All of the records are to be copied out exactly, with nothing left out.

**Supplied material:**
|---|
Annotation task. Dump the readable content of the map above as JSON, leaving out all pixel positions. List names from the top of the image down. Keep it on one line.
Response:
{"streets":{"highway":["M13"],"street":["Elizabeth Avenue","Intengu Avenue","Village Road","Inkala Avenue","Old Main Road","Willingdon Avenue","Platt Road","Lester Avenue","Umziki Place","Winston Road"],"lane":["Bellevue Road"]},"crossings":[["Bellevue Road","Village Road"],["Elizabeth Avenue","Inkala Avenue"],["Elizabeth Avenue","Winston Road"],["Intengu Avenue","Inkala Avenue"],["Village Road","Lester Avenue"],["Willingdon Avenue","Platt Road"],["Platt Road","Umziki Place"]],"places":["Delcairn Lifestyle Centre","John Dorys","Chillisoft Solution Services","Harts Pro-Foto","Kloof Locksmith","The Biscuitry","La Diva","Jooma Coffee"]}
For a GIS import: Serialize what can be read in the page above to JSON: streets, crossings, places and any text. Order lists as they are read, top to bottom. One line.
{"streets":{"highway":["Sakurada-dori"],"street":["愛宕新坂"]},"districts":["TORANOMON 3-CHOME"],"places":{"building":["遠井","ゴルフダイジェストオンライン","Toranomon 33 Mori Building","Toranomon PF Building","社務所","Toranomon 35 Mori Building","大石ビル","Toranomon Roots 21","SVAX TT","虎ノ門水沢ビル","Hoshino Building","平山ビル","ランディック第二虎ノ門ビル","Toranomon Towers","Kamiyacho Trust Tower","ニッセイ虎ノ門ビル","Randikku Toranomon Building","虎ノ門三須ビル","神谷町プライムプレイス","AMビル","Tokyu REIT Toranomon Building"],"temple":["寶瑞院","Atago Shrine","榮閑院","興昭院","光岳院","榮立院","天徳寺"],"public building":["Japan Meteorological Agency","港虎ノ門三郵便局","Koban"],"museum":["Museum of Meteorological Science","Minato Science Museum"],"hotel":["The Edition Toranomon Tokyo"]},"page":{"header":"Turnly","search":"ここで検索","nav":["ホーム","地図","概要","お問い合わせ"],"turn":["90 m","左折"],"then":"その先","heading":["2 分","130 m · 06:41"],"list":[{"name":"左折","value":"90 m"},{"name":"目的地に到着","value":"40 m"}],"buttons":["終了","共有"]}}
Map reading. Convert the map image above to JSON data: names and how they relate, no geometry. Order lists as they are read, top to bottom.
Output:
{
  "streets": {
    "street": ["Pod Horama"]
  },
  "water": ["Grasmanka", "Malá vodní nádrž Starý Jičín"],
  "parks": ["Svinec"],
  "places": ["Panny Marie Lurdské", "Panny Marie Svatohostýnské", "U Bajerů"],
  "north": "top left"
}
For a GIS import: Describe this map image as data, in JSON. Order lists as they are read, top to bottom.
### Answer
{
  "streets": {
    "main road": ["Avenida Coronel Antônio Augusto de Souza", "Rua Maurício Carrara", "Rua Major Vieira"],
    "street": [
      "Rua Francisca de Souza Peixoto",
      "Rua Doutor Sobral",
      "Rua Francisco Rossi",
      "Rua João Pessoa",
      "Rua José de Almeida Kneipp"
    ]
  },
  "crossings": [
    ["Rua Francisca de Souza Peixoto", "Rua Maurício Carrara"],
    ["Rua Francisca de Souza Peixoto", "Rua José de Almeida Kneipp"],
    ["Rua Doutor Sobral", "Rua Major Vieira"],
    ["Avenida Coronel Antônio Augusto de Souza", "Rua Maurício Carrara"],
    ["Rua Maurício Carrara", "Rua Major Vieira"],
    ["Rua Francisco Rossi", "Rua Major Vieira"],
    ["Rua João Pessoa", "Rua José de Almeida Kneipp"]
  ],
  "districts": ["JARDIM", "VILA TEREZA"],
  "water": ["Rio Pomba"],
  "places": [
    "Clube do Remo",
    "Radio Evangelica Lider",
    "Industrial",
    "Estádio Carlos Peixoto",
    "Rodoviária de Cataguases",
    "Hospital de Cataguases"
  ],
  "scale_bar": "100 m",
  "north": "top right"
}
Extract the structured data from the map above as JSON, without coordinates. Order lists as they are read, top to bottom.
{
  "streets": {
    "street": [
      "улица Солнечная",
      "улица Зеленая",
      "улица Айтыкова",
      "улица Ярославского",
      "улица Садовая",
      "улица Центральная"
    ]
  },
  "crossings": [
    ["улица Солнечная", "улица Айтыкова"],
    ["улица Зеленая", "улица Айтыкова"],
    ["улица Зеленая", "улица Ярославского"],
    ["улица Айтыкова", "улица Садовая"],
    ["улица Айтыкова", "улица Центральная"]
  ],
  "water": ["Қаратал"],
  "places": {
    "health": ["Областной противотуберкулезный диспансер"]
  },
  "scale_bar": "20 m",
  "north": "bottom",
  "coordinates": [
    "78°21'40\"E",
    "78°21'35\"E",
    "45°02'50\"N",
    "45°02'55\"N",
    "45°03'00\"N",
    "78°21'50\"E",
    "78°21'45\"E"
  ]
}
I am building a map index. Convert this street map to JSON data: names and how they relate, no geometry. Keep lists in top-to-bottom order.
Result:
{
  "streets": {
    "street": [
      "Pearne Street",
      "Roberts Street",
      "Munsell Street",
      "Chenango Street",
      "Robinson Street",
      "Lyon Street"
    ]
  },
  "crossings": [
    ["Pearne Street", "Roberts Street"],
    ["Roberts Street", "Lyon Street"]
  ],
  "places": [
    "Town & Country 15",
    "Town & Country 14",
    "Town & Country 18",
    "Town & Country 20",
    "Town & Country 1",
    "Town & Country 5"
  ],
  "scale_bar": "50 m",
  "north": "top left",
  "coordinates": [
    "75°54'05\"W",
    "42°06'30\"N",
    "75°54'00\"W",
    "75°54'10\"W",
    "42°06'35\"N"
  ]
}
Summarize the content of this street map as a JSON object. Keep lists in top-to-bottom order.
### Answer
|---|
**Answer section:**
Annotation task. Dump the readable content of the map above as JSON, leaving out all pixel positions. List names from the top of the image down. Keep it on one line.
Response:
{"streets":{"highway":["M13"],"street":["Elizabeth Avenue","Intengu Avenue","Village Road","Inkala Avenue","Old Main Road","Willingdon Avenue","Platt Road","Lester Avenue","Umziki Place","Winston Road"],"lane":["Bellevue Road"]},"crossings":[["Bellevue Road","Village Road"],["Elizabeth Avenue","Inkala Avenue"],["Elizabeth Avenue","Winston Road"],["Intengu Avenue","Inkala Avenue"],["Village Road","Lester Avenue"],["Willingdon Avenue","Platt Road"],["Platt Road","Umziki Place"]],"places":["Delcairn Lifestyle Centre","John Dorys","Chillisoft Solution Services","Harts Pro-Foto","Kloof Locksmith","The Biscuitry","La Diva","Jooma Coffee"]}
For a GIS import: Serialize what can be read in the page above to JSON: streets, crossings, places and any text. Order lists as they are read, top to bottom. One line.
{"streets":{"highway":["Sakurada-dori"],"street":["愛宕新坂"]},"districts":["TORANOMON 3-CHOME"],"places":{"building":["遠井","ゴルフダイジェストオンライン","Toranomon 33 Mori Building","Toranomon PF Building","社務所","Toranomon 35 Mori Building","大石ビル","Toranomon Roots 21","SVAX TT","虎ノ門水沢ビル","Hoshino Building","平山ビル","ランディック第二虎ノ門ビル","Toranomon Towers","Kamiyacho Trust Tower","ニッセイ虎ノ門ビル","Randikku Toranomon Building","虎ノ門三須ビル","神谷町プライムプレイス","AMビル","Tokyu REIT Toranomon Building"],"temple":["寶瑞院","Atago Shrine","榮閑院","興昭院","光岳院","榮立院","天徳寺"],"public building":["Japan Meteorological Agency","港虎ノ門三郵便局","Koban"],"museum":["Museum of Meteorological Science","Minato Science Museum"],"hotel":["The Edition Toranomon Tokyo"]},"page":{"header":"Turnly","search":"ここで検索","nav":["ホーム","地図","概要","お問い合わせ"],"turn":["90 m","左折"],"then":"その先","heading":["2 分","130 m · 06:41"],"list":[{"name":"左折","value":"90 m"},{"name":"目的地に到着","value":"40 m"}],"buttons":["終了","共有"]}}
Map reading. Convert the map image above to JSON data: names and how they relate, no geometry. Order lists as they are read, top to bottom.
Output:
{
  "streets": {
    "street": ["Pod Horama"]
  },
  "water": ["Grasmanka", "Malá vodní nádrž Starý Jičín"],
  "parks": ["Svinec"],
  "places": ["Panny Marie Lurdské", "Panny Marie Svatohostýnské", "U Bajerů"],
  "north": "top left"
}
For a GIS import: Describe this map image as data, in JSON. Order lists as they are read, top to bottom.
### Answer
{
  "streets": {
    "main road": ["Avenida Coronel Antônio Augusto de Souza", "Rua Maurício Carrara", "Rua Major Vieira"],
    "street": [
      "Rua Francisca de Souza Peixoto",
      "Rua Doutor Sobral",
      "Rua Francisco Rossi",
      "Rua João Pessoa",
      "Rua José de Almeida Kneipp"
    ]
  },
  "crossings": [
    ["Rua Francisca de Souza Peixoto", "Rua Maurício Carrara"],
    ["Rua Francisca de Souza Peixoto", "Rua José de Almeida Kneipp"],
    ["Rua Doutor Sobral", "Rua Major Vieira"],
    ["Avenida Coronel Antônio Augusto de Souza", "Rua Maurício Carrara"],
    ["Rua Maurício Carrara", "Rua Major Vieira"],
    ["Rua Francisco Rossi", "Rua Major Vieira"],
    ["Rua João Pessoa", "Rua José de Almeida Kneipp"]
  ],
  "districts": ["JARDIM", "VILA TEREZA"],
  "water": ["Rio Pomba"],
  "places": [
    "Clube do Remo",
    "Radio Evangelica Lider",
    "Industrial",
    "Estádio Carlos Peixoto",
    "Rodoviária de Cataguases",
    "Hospital de Cataguases"
  ],
  "scale_bar": "100 m",
  "north": "top right"
}
Extract the structured data from the map above as JSON, without coordinates. Order lists as they are read, top to bottom.
{
  "streets": {
    "street": [
      "улица Солнечная",
      "улица Зеленая",
      "улица Айтыкова",
      "улица Ярославского",
      "улица Садовая",
      "улица Центральная"
    ]
  },
  "crossings": [
    ["улица Солнечная", "улица Айтыкова"],
    ["улица Зеленая", "улица Айтыкова"],
    ["улица Зеленая", "улица Ярославского"],
    ["улица Айтыкова", "улица Садовая"],
    ["улица Айтыкова", "улица Центральная"]
  ],
  "water": ["Қаратал"],
  "places": {
    "health": ["Областной противотуберкулезный диспансер"]
  },
  "scale_bar": "20 m",
  "north": "bottom",
  "coordinates": [
    "78°21'40\"E",
    "78°21'35\"E",
    "45°02'50\"N",
    "45°02'55\"N",
    "45°03'00\"N",
    "78°21'50\"E",
    "78°21'45\"E"
  ]
}
I am building a map index. Convert this street map to JSON data: names and how they relate, no geometry. Keep lists in top-to-bottom order.
Result:
{
  "streets": {
    "street": [
      "Pearne Street",
      "Roberts Street",
      "Munsell Street",
      "Chenango Street",
      "Robinson Street",
      "Lyon Street"
    ]
  },
  "crossings": [
    ["Pearne Street", "Roberts Street"],
    ["Roberts Street", "Lyon Street"]
  ],
  "places": [
    "Town & Country 15",
    "Town & Country 14",
    "Town & Country 18",
    "Town & Country 20",
    "Town & Country 1",
    "Town & Country 5"
  ],
  "scale_bar": "50 m",
  "north": "top left",
  "coordinates": [
    "75°54'05\"W",
    "42°06'30\"N",
    "75°54'00\"W",
    "75°54'10\"W",
    "42°06'35\"N"
  ]
}
Summarize the content of this street map as a JSON object. Keep lists in top-to-bottom order.
### Answer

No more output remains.